#### Brief:
Repeat exactly the lines of the entries below from the one with "A: If you live" through the one with "A: At this time, the", both ends included, and nothing else.

++++ Input ++++

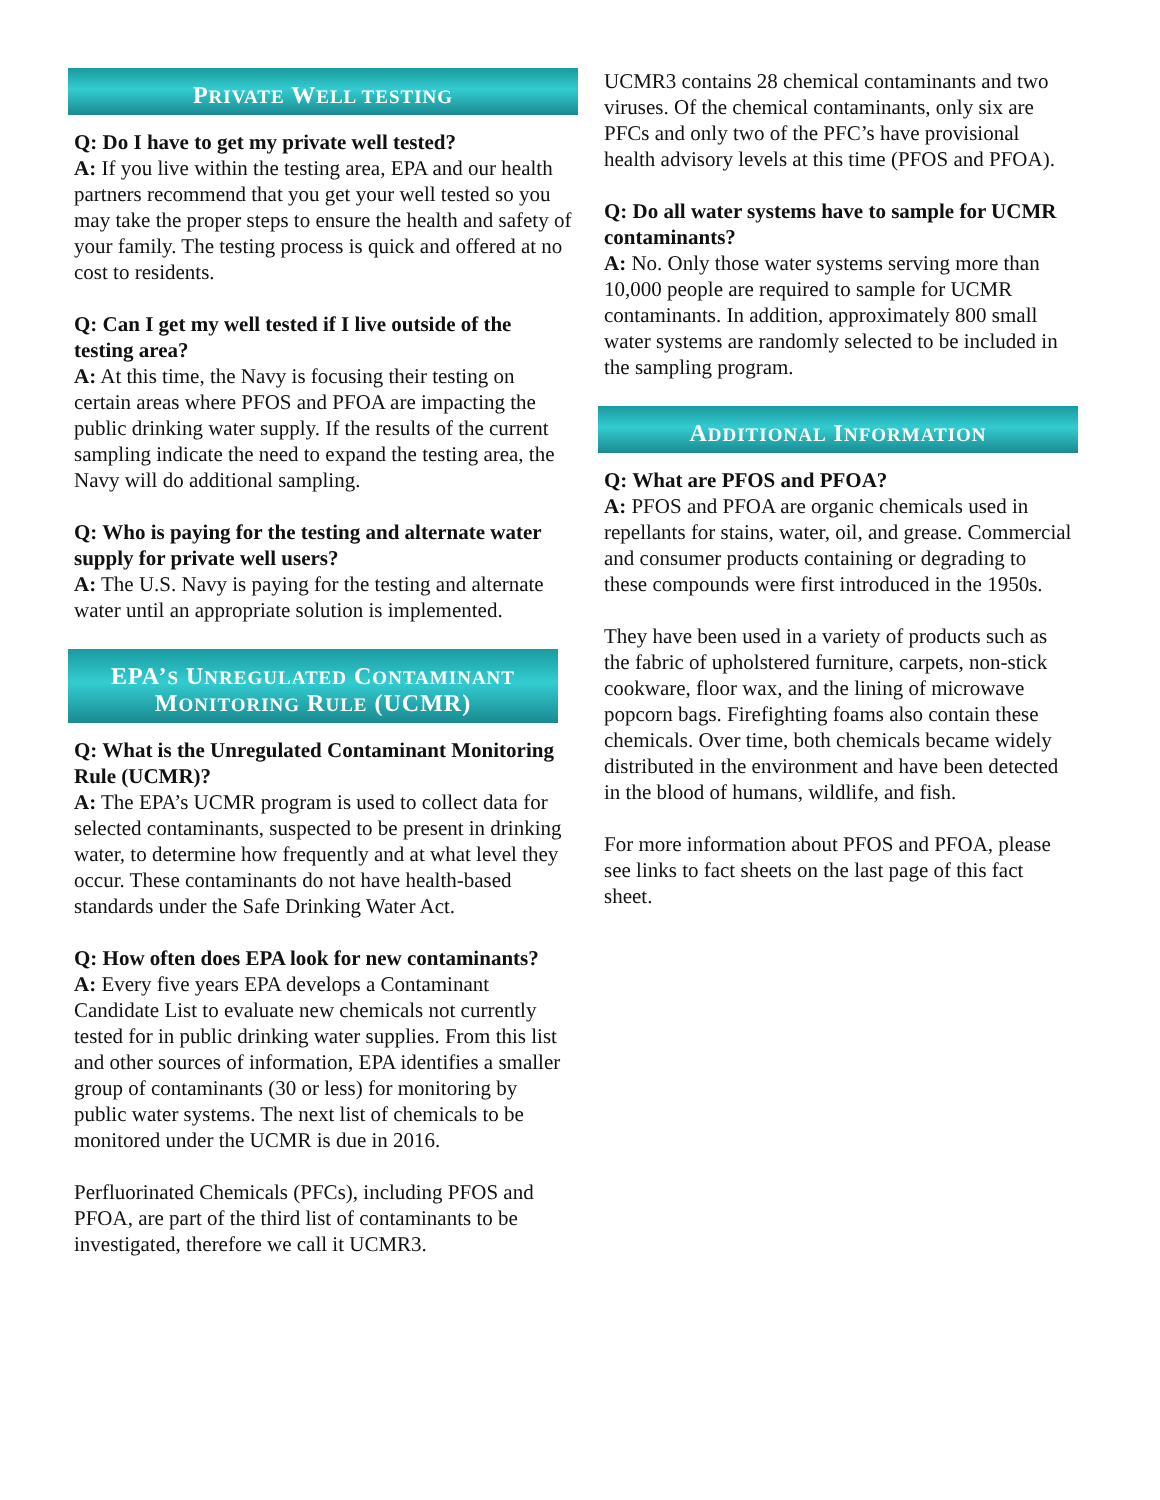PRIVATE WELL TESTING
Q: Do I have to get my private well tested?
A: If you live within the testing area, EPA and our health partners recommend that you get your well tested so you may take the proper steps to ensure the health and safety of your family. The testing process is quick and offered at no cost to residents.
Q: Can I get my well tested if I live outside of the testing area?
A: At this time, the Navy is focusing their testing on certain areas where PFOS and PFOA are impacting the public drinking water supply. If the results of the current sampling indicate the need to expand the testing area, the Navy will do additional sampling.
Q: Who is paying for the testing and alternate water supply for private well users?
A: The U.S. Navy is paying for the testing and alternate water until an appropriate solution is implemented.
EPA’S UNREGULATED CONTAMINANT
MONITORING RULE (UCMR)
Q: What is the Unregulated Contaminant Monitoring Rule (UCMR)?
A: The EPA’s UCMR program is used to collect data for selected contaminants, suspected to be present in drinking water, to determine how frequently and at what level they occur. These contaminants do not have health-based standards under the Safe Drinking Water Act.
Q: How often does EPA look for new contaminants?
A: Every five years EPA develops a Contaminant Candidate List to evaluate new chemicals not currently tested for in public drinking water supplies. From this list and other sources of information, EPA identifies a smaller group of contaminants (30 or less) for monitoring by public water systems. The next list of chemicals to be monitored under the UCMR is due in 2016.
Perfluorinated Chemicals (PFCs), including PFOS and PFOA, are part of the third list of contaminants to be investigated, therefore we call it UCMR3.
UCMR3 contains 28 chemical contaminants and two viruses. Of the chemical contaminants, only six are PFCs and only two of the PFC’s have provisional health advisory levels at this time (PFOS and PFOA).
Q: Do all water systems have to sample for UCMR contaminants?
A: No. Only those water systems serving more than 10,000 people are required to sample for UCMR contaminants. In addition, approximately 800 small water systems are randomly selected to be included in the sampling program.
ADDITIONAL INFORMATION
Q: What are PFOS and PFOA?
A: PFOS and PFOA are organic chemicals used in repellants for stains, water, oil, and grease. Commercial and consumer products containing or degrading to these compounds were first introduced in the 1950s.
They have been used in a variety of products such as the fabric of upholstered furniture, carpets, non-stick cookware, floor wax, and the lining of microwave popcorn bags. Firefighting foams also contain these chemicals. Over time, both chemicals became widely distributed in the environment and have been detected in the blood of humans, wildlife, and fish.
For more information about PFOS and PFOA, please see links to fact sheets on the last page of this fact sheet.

++++
++++ Input ++++

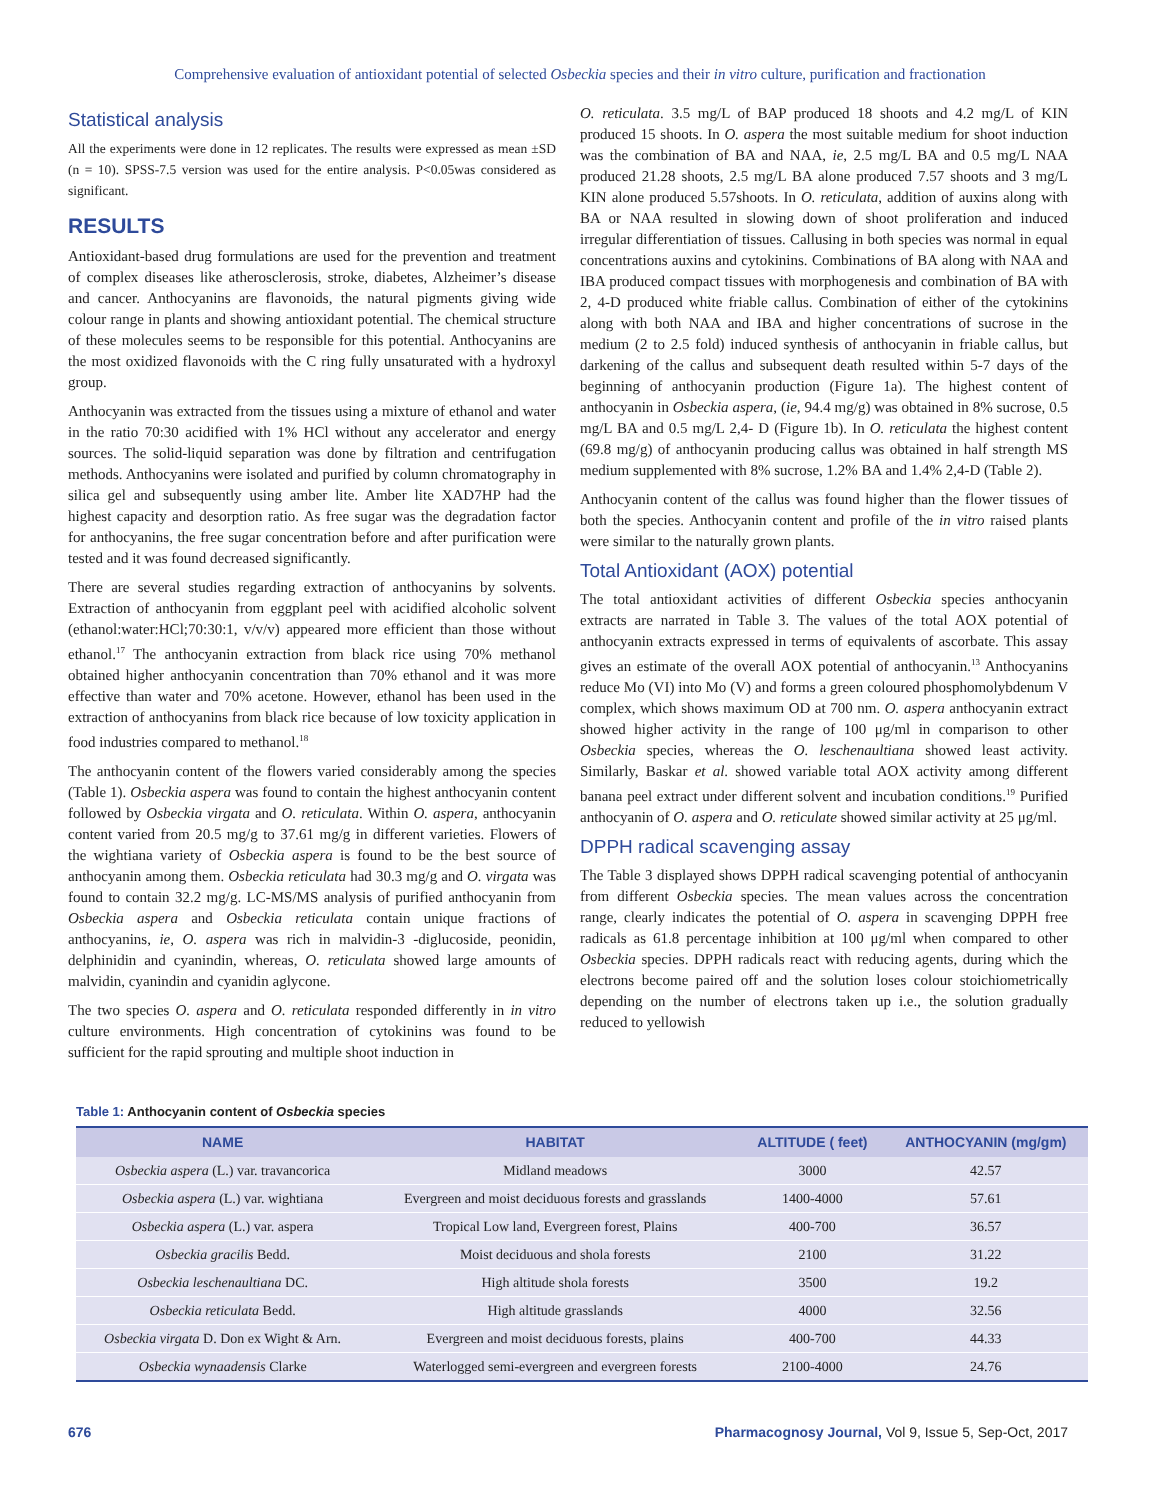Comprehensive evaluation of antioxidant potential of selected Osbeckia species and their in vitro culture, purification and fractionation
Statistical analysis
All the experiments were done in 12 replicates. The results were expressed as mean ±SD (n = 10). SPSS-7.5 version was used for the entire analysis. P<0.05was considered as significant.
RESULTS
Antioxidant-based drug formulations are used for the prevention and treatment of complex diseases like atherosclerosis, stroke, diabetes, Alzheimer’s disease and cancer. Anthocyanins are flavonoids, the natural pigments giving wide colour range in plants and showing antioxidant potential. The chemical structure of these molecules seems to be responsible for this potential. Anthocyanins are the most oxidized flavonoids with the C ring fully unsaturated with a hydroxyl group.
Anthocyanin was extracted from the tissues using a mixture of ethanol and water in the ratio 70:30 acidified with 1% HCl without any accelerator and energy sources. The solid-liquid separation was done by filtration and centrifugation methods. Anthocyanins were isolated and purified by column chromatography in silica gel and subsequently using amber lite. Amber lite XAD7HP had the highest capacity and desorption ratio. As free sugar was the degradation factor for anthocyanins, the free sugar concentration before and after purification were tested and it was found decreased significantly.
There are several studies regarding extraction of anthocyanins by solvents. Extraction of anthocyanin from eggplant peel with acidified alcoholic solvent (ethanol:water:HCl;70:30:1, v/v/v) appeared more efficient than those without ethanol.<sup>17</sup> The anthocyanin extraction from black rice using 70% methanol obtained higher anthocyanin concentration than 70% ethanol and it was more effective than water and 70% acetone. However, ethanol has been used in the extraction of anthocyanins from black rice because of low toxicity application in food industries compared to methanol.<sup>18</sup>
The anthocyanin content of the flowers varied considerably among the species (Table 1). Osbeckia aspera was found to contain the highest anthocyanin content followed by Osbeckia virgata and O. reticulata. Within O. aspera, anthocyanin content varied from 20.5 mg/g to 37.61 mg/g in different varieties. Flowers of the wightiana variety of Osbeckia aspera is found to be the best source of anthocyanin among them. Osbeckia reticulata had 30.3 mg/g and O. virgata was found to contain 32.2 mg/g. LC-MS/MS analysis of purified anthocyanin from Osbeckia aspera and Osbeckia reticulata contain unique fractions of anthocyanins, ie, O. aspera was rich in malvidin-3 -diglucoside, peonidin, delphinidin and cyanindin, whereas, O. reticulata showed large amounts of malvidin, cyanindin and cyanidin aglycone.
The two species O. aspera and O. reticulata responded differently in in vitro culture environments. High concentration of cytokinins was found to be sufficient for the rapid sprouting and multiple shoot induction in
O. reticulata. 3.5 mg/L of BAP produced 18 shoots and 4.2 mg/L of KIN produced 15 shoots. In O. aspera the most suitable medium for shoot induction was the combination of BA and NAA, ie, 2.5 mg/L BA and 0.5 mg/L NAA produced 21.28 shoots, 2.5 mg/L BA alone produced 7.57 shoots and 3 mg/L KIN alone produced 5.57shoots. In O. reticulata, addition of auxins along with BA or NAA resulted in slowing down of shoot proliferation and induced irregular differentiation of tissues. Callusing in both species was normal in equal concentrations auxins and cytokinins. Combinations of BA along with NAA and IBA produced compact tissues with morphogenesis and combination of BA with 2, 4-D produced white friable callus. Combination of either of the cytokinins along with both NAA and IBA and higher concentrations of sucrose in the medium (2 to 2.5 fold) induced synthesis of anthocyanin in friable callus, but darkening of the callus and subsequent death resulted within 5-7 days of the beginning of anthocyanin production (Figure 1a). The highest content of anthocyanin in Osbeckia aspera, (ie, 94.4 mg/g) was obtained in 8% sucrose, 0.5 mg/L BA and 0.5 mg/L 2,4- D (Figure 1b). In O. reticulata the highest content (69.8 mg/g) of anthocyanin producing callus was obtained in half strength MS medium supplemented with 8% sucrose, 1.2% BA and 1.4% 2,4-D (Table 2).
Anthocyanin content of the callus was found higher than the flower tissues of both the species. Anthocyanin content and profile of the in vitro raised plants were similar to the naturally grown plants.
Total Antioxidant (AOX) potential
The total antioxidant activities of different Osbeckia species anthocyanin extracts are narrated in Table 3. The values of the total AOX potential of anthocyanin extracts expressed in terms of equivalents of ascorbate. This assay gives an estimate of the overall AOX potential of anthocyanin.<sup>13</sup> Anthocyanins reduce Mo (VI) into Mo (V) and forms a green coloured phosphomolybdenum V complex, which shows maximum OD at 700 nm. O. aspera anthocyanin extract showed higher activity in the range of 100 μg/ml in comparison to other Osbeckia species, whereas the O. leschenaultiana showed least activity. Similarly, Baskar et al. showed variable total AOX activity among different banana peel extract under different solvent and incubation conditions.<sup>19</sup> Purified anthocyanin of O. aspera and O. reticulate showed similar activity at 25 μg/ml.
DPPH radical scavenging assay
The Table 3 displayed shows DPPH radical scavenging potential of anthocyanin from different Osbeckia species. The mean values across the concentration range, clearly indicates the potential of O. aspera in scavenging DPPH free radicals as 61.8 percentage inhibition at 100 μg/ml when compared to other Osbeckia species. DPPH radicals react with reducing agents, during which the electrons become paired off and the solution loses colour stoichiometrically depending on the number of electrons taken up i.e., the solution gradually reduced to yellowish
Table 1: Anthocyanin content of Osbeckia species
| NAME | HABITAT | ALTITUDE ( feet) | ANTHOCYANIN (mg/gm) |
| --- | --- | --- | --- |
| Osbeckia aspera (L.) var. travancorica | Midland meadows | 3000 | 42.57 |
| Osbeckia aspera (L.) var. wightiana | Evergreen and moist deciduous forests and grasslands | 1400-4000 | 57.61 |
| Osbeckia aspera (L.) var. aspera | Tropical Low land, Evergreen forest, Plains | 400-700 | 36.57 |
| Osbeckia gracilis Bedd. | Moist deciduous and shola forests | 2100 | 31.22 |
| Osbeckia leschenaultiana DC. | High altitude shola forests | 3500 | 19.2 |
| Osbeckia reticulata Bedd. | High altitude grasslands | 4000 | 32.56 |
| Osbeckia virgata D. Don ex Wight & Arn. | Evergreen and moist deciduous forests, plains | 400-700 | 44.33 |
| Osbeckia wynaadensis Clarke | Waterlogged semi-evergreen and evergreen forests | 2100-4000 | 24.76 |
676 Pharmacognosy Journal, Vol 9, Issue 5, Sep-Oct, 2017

++++

#### Solution:
A: If you live within the testing area, EPA and our health partners recommend that you get your well tested so you may take the proper steps to ensure the health and safety of your family. The testing process is quick and offered at no cost to residents.
Q: Can I get my well tested if I live outside of the testing area?
A: At this time, the Navy is focusing their testing on certain areas where PFOS and PFOA are impacting the public drinking water supply. If the results of the current sampling indicate the need to expand the testing area, the Navy will do additional sampling.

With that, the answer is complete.